La Mort de Baudelaire, Le Figaro du 3 septembre 1867

La nouvelle de la mort de Baudelaire nous est arrivée hier assez vaguement.  On le disait fou.  Je courus chez le docteur Blanche.

–Allons, me dit l’excellent aliéniste, on prétendra encore que j’ai fait mettre cela dans les journaux !  Baudelaire n’est jamais venu ici. Un de ses amis, Asselineau, m’en avait parlé. Il m’avait même demandé quelles seraient mes conditions.  Je lui répondis que l’honneur de soigner les gens de lettres me suffisait.

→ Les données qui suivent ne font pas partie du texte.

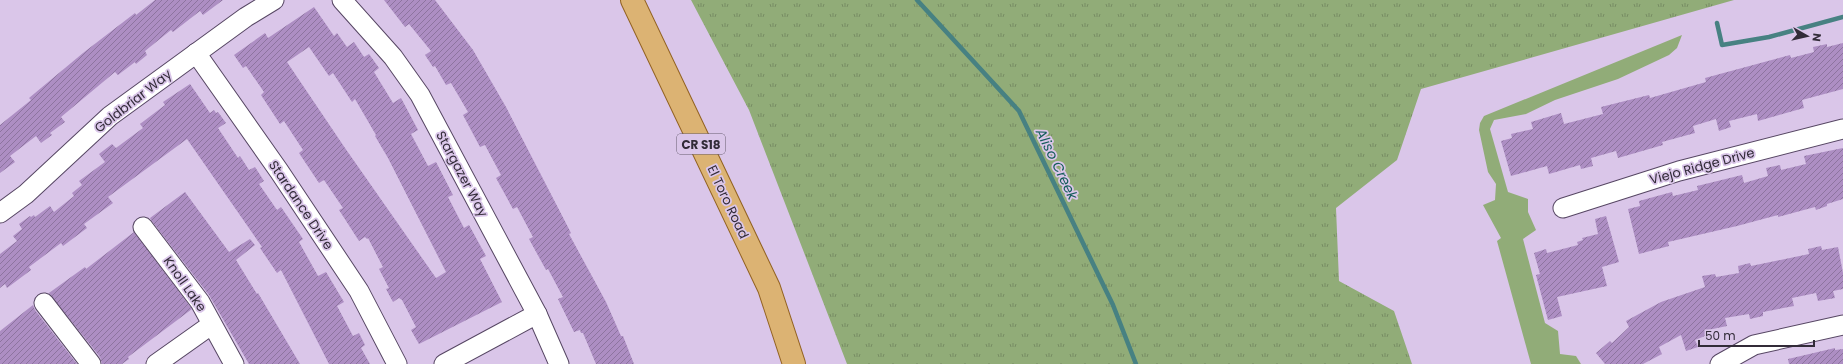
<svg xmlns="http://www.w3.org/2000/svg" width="1843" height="364" font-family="Poppins,sans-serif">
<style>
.grass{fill:url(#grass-tufts)}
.green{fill:#91ac78}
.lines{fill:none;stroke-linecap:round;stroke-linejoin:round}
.stream{stroke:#478182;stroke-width:4.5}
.building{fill:url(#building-hatch);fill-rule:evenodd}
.street-casing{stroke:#564663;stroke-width:21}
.primary-casing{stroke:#926222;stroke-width:24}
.street{stroke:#fff;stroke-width:19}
.primary{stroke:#dcb373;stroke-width:22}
.labels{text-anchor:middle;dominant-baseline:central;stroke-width:3.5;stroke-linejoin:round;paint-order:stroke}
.shield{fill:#dac6e9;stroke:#645a6d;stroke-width:1}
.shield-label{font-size:12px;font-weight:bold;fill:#322b38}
.street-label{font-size:13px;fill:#322b38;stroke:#dac6e9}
.water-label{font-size:14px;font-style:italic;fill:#145d5a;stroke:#dac6e9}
</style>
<defs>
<pattern id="grass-tufts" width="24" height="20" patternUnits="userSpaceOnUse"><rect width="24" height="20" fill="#91ac78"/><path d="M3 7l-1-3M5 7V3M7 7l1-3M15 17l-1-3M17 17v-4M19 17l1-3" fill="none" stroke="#778c63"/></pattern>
<pattern id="building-hatch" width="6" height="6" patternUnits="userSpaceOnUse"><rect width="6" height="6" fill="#ad8ec3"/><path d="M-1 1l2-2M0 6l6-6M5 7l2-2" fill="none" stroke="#8d749f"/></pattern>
</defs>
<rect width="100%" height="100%" fill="#dac6e9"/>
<path class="grass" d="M691,0H1734L1421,89L1397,160L1336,208L1339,281L1394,311L1412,364H847L749,110Z"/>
<path class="green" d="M1682,35L1677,48L1669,55L1618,79L1555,100L1526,114L1494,120L1490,129L1508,192L1528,199V212L1536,230L1523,239L1545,323L1558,331L1560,354L1576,356L1581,364H1531L1497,241L1501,238L1483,205L1495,200L1496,184L1488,172L1479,130L1480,123L1484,116Z"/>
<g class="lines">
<g class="stream">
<path d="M917,0L1019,111L1113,305L1136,364"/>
<path d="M1717,23L1722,45L1769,37L1843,17"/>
</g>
</g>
<g class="building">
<path d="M155,0H223L203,15L200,11L173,32L171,30L145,51L147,55L136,64L135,62L118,75L115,72L61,117L65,122L50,133L52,135L41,143L36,136L10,156L15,162L0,173V125L31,100L29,98L83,53L135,13L136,15Z"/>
<path d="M384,0H435L473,50L506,107L571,233L569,234L606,302L621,336H623L634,364H596L583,333H581L580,330L574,332L558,299L563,297L548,269L546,270L529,239L533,237L517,207L513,209L496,178L501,175L485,145L480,147L463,115L468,112L451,83L446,85L435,66L433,67L425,55L431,51L409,24L405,27Z"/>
<path d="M314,7L334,36L337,33L347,47L354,42L364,57L369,54L379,68L374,72L393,103L401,98L418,130L411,134L428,166L436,162L453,195L448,197L464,228L469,225L486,256L480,259L502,302L419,344L411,330L416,327L402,300L399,298L393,302L386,289L389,288L379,269L383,267L368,238L367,239L365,237L359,241L339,210L343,208L324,180L319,183L299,153L303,150L284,121L280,124L261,95L264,92L246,66L243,68L234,55L265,33L268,38ZM309,47L329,76L333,73L352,102L355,99L376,135L375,136L388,158L446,272L436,278L345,148L287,62Z"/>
<path d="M1843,43V89L1802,100L1804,108L1758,121L1757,114L1729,121L1731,127L1719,131L1716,119L1693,126L1695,133L1662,142L1663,145L1618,158L1616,151L1591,158L1593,166L1581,169L1580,165L1549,174L1547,166L1511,176L1501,141L1512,138L1511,134L1533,129L1531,122L1561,113L1564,124L1603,114L1601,107L1649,95L1650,98L1706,82L1705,78L1742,68L1790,55L1791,58L1814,52L1813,47L1827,44V47Z"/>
<path d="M190,84L210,113L214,110L216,113L218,112L226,123L218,128L238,158L240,156L249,170L255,167L264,181L259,184L277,210L281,207L303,239L299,242L318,276L326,272L344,302L337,306L353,336L359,333L365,345L361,348L370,364H329L281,270L277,273L260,248L262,247L187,139L108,197L113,203L84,224L87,228L63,246L61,243L29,267L31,270L7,288L5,284L0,288V254L17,241L13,236L22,229L19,224L30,216L31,217L34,215L35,217L50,206L54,212L74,196L72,193L82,185L79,181L105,162L99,154L112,144L116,148L143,128L140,124L165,105L163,102Z"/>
<path d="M1843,148V199L1827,204V206L1816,210L1815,207L1778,217V215L1737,226L1668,242L1669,246L1639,254L1628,209L1640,206L1639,201L1672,192L1673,196L1698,190L1697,186L1742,175L1744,183L1768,176L1766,168L1780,165L1781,170L1806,164L1804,156Z"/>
<path d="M185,192L229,252L250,239L255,245L236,260L257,294L258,293L300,364H249L209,295L151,220L150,218Z"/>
<path d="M1606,216L1619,262L1602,267L1607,286L1557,297L1562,316L1548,320L1536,275L1540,274L1534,253L1546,249L1547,253L1578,245L1577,242L1583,240L1582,238L1598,234L1595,219Z"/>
<path d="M134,232L192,309L128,357L129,359L122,364H102L100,357L49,293L85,267L86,269Z"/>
<path d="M1821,246L1822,250L1838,247L1843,273V289L1833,291L1835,298L1818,301L1816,293L1792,298L1794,306L1763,312V316L1750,319L1749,314L1725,318L1727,326L1708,330L1710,334L1695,340L1698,347L1686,351L1681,335L1659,347L1662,354L1643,364H1605L1596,353L1610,341L1612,343L1629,327L1626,321L1661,302L1705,287L1702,276L1715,274L1716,277L1739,273L1738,266L1750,263L1751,266L1809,254L1808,249Z"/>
<path d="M33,305L35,310L77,364H0V331Z"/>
<path d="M1835,348V350L1843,349V364H1789L1788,359Z"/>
</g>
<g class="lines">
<defs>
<g id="street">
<path d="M342,0L393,57L420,95L537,314L559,364"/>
<path d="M196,53L279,171L359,291L397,364"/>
<path d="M1563,208L1679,171L1843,129"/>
<path d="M0,213L26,194L110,116L246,17L274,0"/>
<path d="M143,227L200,302L234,364"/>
<path d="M44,303L91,364"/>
<path d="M156,364L211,325"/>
<path d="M444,364L537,314"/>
<path d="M1720,364L1754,345L1843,325"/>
</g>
<path id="primary" d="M632,0L769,288L794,364"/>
</defs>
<use href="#street" class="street-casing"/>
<use href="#primary" class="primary-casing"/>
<use href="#street" class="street"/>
<use href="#primary" class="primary"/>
</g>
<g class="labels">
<rect class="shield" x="677" y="134" width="48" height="20" rx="3"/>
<g class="shield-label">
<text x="701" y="144">CR S18</text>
</g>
<g class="street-label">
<text transform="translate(133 101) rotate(-38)">Goldbriar Way</text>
<text transform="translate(1702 166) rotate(-15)">Viejo Ridge Drive</text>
<text transform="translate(462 174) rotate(62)">Stargazer Way</text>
<text transform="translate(728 202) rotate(65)">El Toro Road</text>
<text transform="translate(301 205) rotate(56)">Stardance Drive</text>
<text transform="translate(185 284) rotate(55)">Knoll Lake</text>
</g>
<g class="water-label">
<text transform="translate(1057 164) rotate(64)">Aliso Creek</text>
</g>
</g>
<g transform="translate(1807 36) rotate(98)" stroke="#dac6e9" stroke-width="3" paint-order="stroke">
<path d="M0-3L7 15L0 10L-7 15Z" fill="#322b38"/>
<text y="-6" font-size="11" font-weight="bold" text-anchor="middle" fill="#322b38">N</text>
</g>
<path d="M1699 340v6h115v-6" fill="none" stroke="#322b38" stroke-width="2"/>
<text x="1705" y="340" font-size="12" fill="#322b38" stroke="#dac6e9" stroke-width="3" paint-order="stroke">50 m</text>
</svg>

Je n’en entendis pas davantage, et je partis à la recherche de la maison mortuaire. C’est à l’église indiquée pour les funérailles qu’on me donna ce renseignement.

Baudelaire est mort samedi à onze heures du matin chez le docteur Duval, rue du Dôme, près de l’avenue Saint-Cloud.  Il n’était pas précisément fou, mais à la suite de son accident de Bruxelles, il avait  complètement perdu la mémoire.  Il ne se souvenait même pas de son nom.

La paralysie le tenait cloué à son lit.  Il avait au côté une plaie toujours vive.  La douleur ne lui arrachait pourtant pas un cri.

Quand on s’approchait de lui pour le panser, il disait seulement Non ! non ! non ! puis il se laissait faire.  Jamais il ne se plaignait ni ne s’emportait.  Sa douceur excessive s’emportait encore quand sa mère s’approchait de lui.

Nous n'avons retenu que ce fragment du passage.